1. It gives you only one gear
2. Yes
3. Sell the bike and buy a bike designed for dirt jumping

A dirt jumping bike has a frame and fork specifically designed and built to withstand the rigors of jumping. The F6 frame and stock fork are nowhere near strong enough for this application. You can modify the parts all day, but in the end the frame will fail (which may or may not also cause serious injury or death to you) and it won't be a warranty. So the best thing to do is sell the bike and look at buying the correct style of bike.


----------



## Guest (Sep 21, 2011)

You will probably need a new bike. You can try djing with your Cannondale, but bear in mind it is like doing a rally with a Nissan Skyline or something like that. You may upgrade the shocks, tires, but the main body/chassis of the car (or frame of the bike for that matter) but the main purpose of the bike is NOT to rally. Or dirt jump.

I might have confused you; I'm sorry, but that's my 0.15 cents.


----------



## akacoke (May 11, 2011)

frame is not reinforced like dirt jumpers, you can just get a used frame for cheap around 100 then swap parts from your bike, but enventually your wheels and fork will fail. 
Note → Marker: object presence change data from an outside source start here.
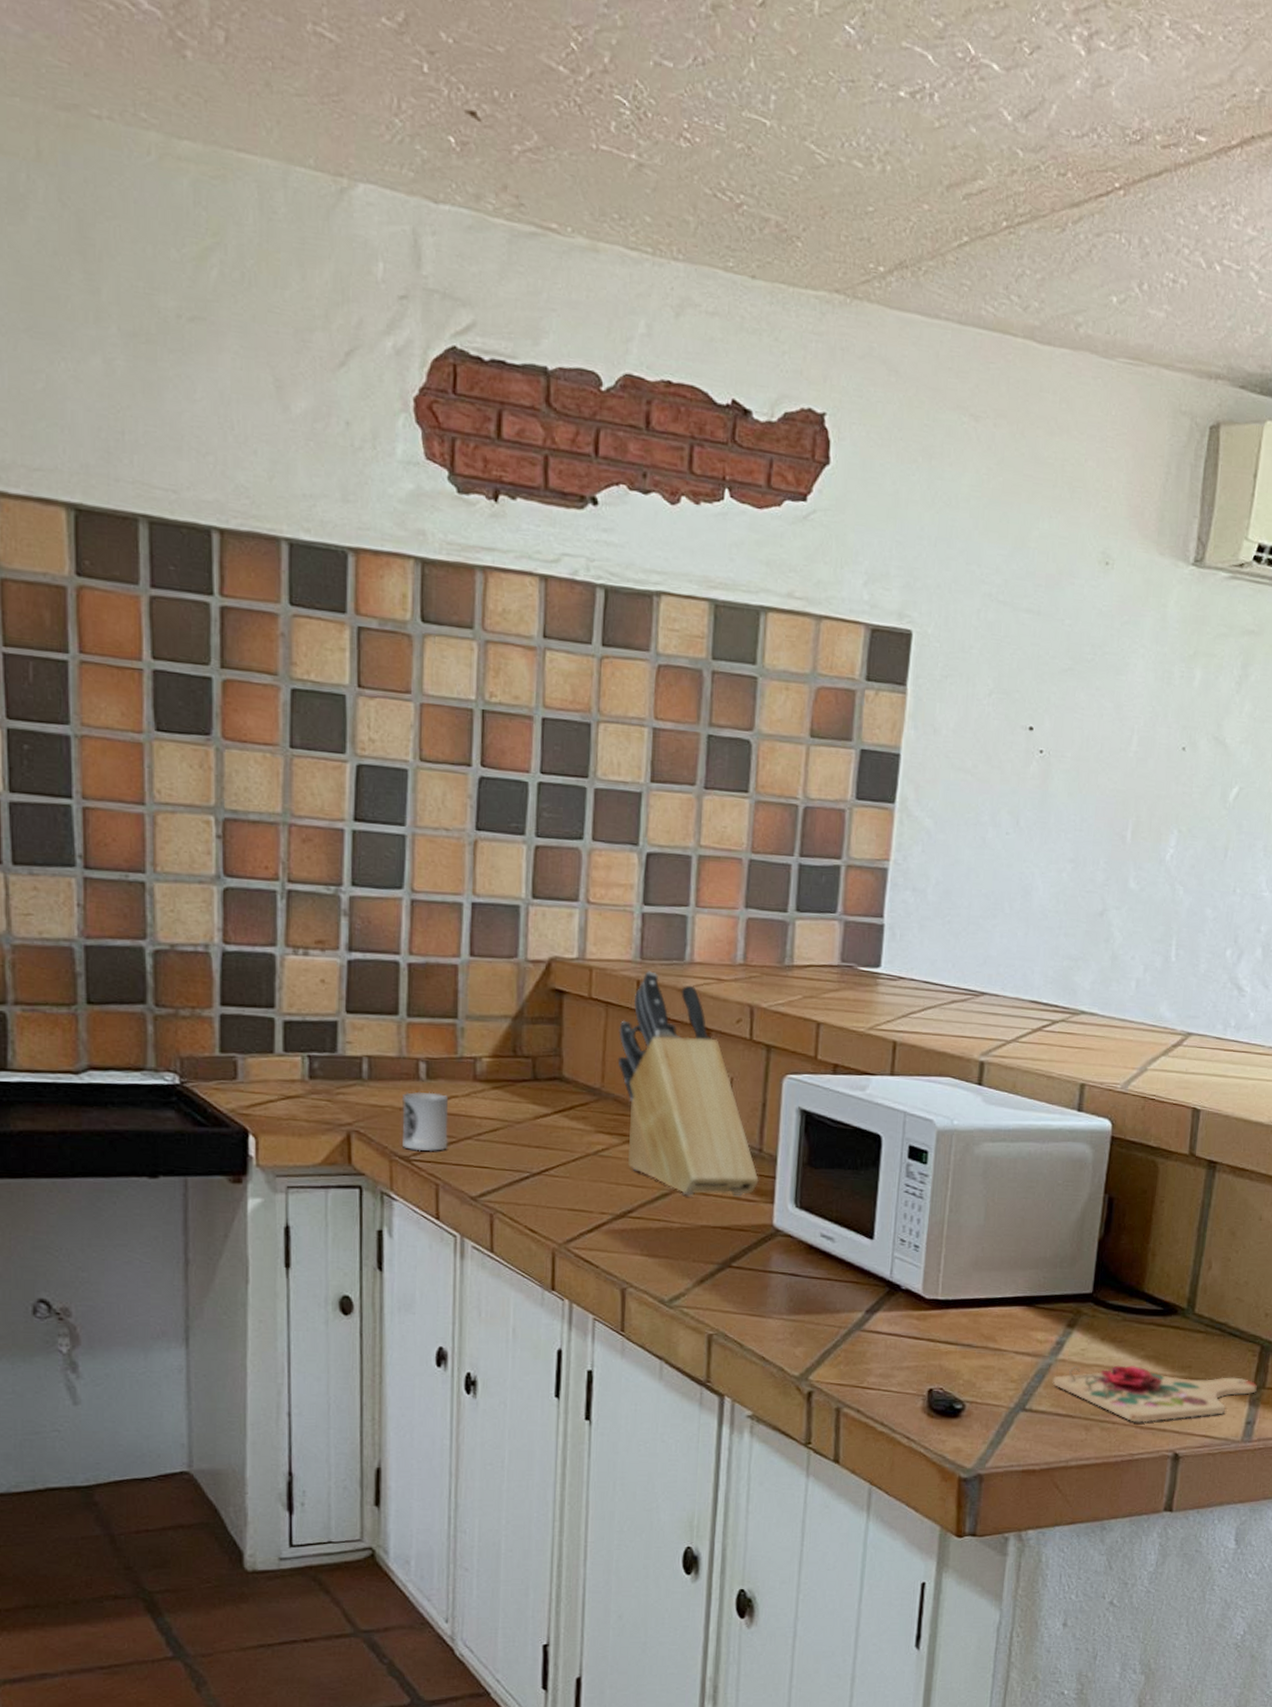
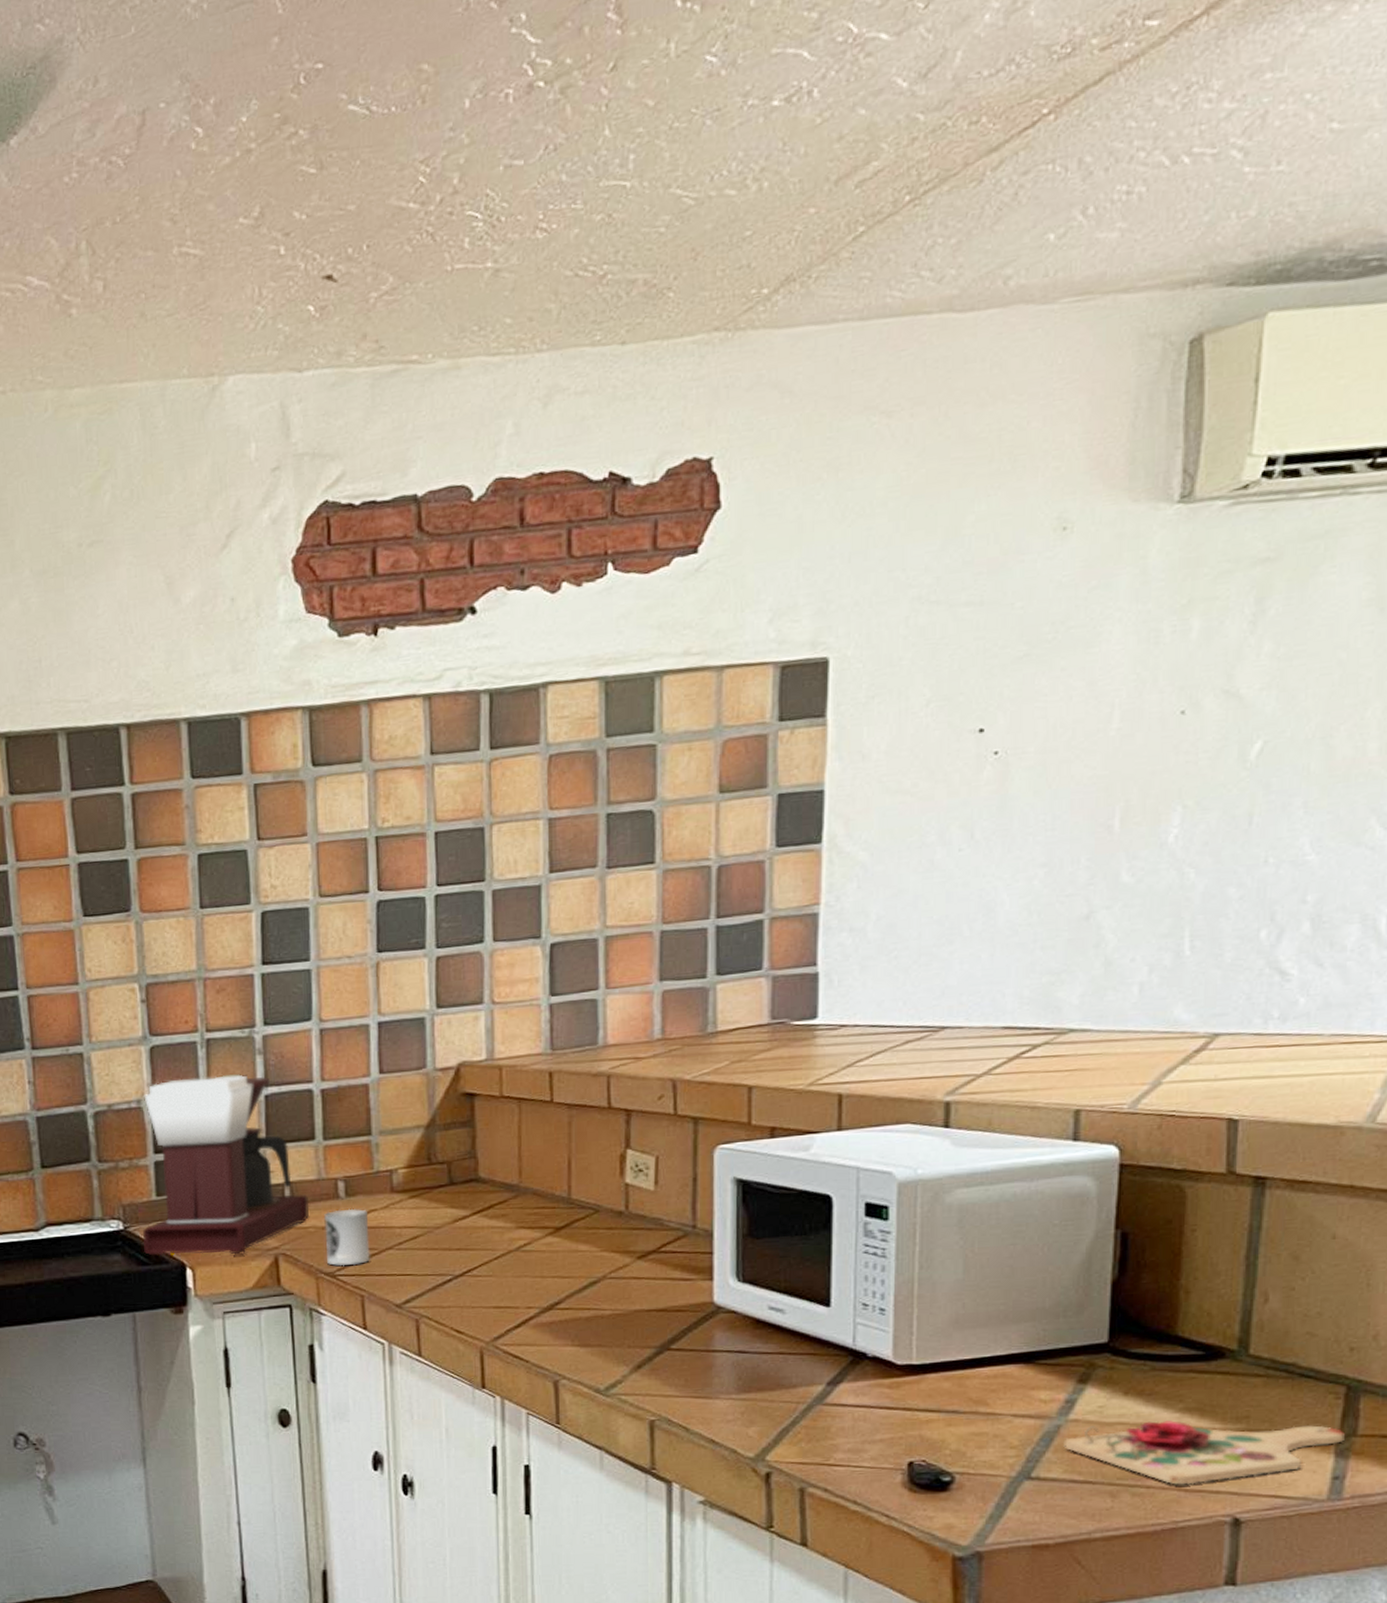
coffee maker: none [202,928,388,1127] -> present [143,1074,310,1256]
knife block: present [617,971,759,1196] -> none [533,1061,695,1281]

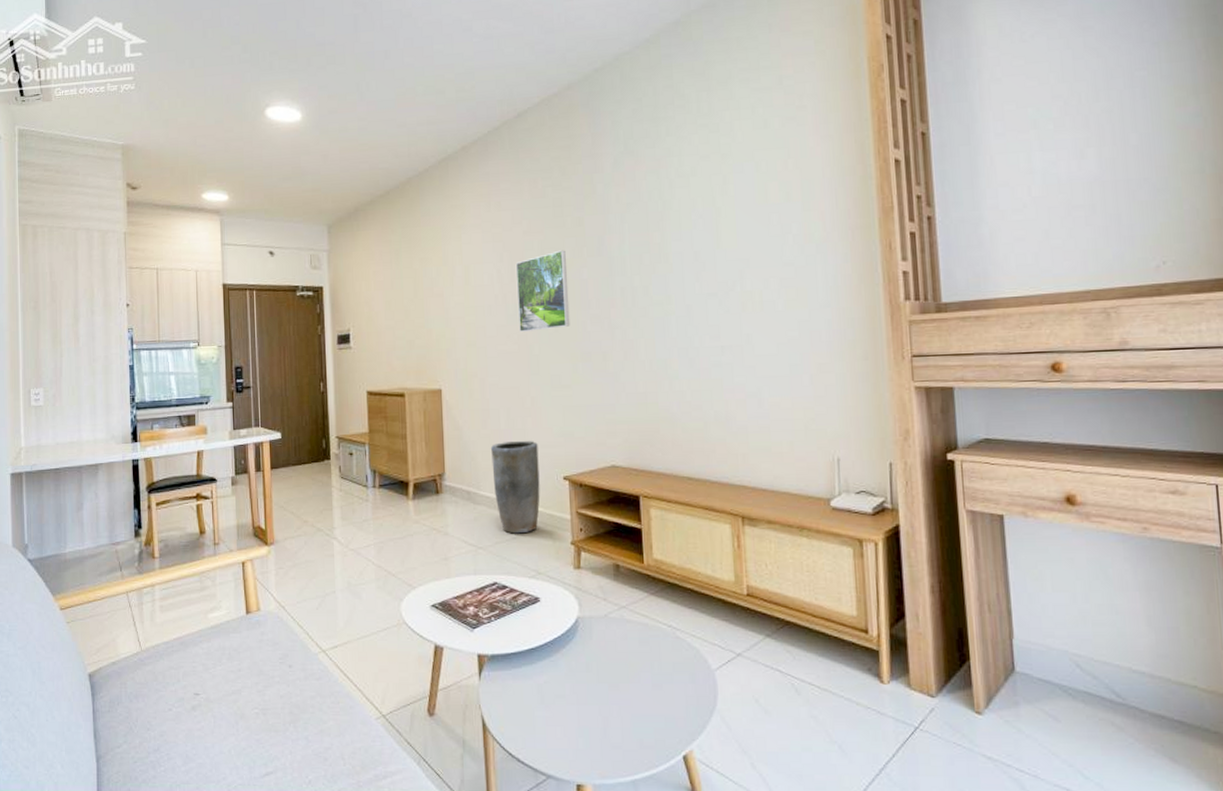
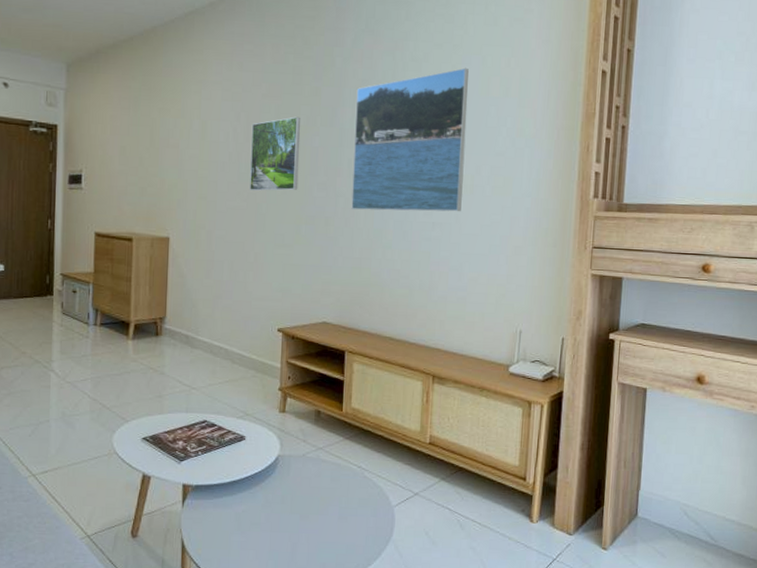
vase: present [490,440,540,534] -> none [211,292,257,378]
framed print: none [622,176,752,342] -> present [351,67,469,212]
so you will be better just sell your bike and get a dirt jumper then upgrade the fork and wheels


----------



## zebrahum (Jun 29, 2005)

Not only will the frame be in danger of breaking, it is not designed in the geometry for dirt jumping. Take a look at a DJ bike, short and low with the angles made just for hitting jumps. A DJ bike is more stable in the takeoff, air, and landing where your XC bike would be awkward at best. The absolute best thing you could do is pick up a second bike for DJ as there isn't much crossover between the two bikes. XC bikes are good to pedal and bad to jump while DJ bikes are bad to pedal and good to jump.

Used DJ bikes are all over the place. Look for a Specialized P bike, Cannondale Chase, or a Giant STP in the used market. If you're thinking new, entry level would include the Eastern Mad Dog, Kona Downside, and I'm sure others I can't think of right now.


----------



## fireball_jones (Mar 29, 2009)

DJ bikes are dirt cheap. If you don't want two bikes, look into something like a Freeride hardtail with and adjustable fork. They're not ideal for DJ or trail riding, but they're fun for short rides.


----------